TASK REQUIREMENTS —
Rewrite the records below with every "clipboard" changed to "buffer" and nothing else altered, leaving the picture out.

LISTED RECORDS —
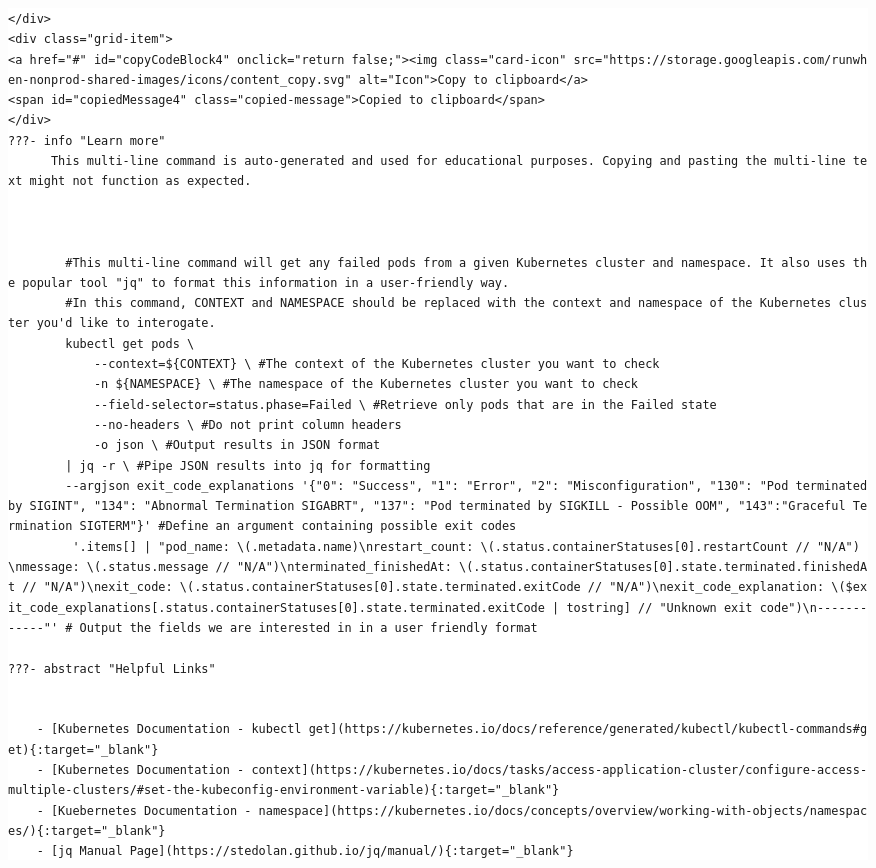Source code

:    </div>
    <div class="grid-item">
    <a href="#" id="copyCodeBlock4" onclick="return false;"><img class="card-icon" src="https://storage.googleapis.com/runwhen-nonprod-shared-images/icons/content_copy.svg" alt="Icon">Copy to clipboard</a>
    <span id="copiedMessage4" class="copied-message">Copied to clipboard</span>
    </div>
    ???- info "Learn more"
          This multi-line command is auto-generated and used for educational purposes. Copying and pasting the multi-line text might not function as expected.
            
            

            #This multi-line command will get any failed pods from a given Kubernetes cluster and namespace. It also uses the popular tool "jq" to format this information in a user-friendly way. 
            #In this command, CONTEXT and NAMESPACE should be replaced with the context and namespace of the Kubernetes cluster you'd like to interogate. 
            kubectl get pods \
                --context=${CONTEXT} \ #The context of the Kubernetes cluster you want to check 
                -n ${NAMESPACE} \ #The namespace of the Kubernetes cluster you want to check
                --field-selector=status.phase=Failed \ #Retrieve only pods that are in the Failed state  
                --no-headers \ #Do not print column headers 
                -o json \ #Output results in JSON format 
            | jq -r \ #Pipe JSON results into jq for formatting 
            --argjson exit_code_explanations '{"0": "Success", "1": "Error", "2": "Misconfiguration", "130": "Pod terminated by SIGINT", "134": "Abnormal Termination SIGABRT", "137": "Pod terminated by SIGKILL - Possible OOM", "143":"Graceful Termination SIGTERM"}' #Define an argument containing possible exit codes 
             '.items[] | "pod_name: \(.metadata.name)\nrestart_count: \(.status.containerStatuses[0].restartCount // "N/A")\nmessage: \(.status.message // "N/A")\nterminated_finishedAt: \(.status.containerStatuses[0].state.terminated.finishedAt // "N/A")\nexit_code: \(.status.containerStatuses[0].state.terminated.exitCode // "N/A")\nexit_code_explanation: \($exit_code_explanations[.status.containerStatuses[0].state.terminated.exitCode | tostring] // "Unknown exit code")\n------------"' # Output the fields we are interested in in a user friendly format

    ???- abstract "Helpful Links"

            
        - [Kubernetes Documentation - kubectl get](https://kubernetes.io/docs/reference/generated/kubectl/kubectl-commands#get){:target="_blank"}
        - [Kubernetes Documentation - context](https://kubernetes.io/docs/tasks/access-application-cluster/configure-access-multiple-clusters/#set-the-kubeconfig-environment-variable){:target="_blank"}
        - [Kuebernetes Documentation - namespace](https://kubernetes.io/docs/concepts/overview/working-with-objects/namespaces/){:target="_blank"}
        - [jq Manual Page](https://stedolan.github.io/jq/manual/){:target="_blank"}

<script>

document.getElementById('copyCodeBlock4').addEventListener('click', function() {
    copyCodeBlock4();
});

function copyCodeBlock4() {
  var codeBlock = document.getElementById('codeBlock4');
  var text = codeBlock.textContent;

ANSWER SPACE —
Source code

:    </div>
    <div class="grid-item">
    <a href="#" id="copyCodeBlock4" onclick="return false;"><img class="card-icon" src="https://storage.googleapis.com/runwhen-nonprod-shared-images/icons/content_copy.svg" alt="Icon">Copy to buffer</a>
    <span id="copiedMessage4" class="copied-message">Copied to buffer</span>
    </div>
    ???- info "Learn more"
          This multi-line command is auto-generated and used for educational purposes. Copying and pasting the multi-line text might not function as expected.
            
            

            #This multi-line command will get any failed pods from a given Kubernetes cluster and namespace. It also uses the popular tool "jq" to format this information in a user-friendly way. 
            #In this command, CONTEXT and NAMESPACE should be replaced with the context and namespace of the Kubernetes cluster you'd like to interogate. 
            kubectl get pods \
                --context=${CONTEXT} \ #The context of the Kubernetes cluster you want to check 
                -n ${NAMESPACE} \ #The namespace of the Kubernetes cluster you want to check
                --field-selector=status.phase=Failed \ #Retrieve only pods that are in the Failed state  
                --no-headers \ #Do not print column headers 
                -o json \ #Output results in JSON format 
            | jq -r \ #Pipe JSON results into jq for formatting 
            --argjson exit_code_explanations '{"0": "Success", "1": "Error", "2": "Misconfiguration", "130": "Pod terminated by SIGINT", "134": "Abnormal Termination SIGABRT", "137": "Pod terminated by SIGKILL - Possible OOM", "143":"Graceful Termination SIGTERM"}' #Define an argument containing possible exit codes 
             '.items[] | "pod_name: \(.metadata.name)\nrestart_count: \(.status.containerStatuses[0].restartCount // "N/A")\nmessage: \(.status.message // "N/A")\nterminated_finishedAt: \(.status.containerStatuses[0].state.terminated.finishedAt // "N/A")\nexit_code: \(.status.containerStatuses[0].state.terminated.exitCode // "N/A")\nexit_code_explanation: \($exit_code_explanations[.status.containerStatuses[0].state.terminated.exitCode | tostring] // "Unknown exit code")\n------------"' # Output the fields we are interested in in a user friendly format

    ???- abstract "Helpful Links"

            
        - [Kubernetes Documentation - kubectl get](https://kubernetes.io/docs/reference/generated/kubectl/kubectl-commands#get){:target="_blank"}
        - [Kubernetes Documentation - context](https://kubernetes.io/docs/tasks/access-application-cluster/configure-access-multiple-clusters/#set-the-kubeconfig-environment-variable){:target="_blank"}
        - [Kuebernetes Documentation - namespace](https://kubernetes.io/docs/concepts/overview/working-with-objects/namespaces/){:target="_blank"}
        - [jq Manual Page](https://stedolan.github.io/jq/manual/){:target="_blank"}

<script>

document.getElementById('copyCodeBlock4').addEventListener('click', function() {
    copyCodeBlock4();
});

function copyCodeBlock4() {
  var codeBlock = document.getElementById('codeBlock4');
  var text = codeBlock.textContent;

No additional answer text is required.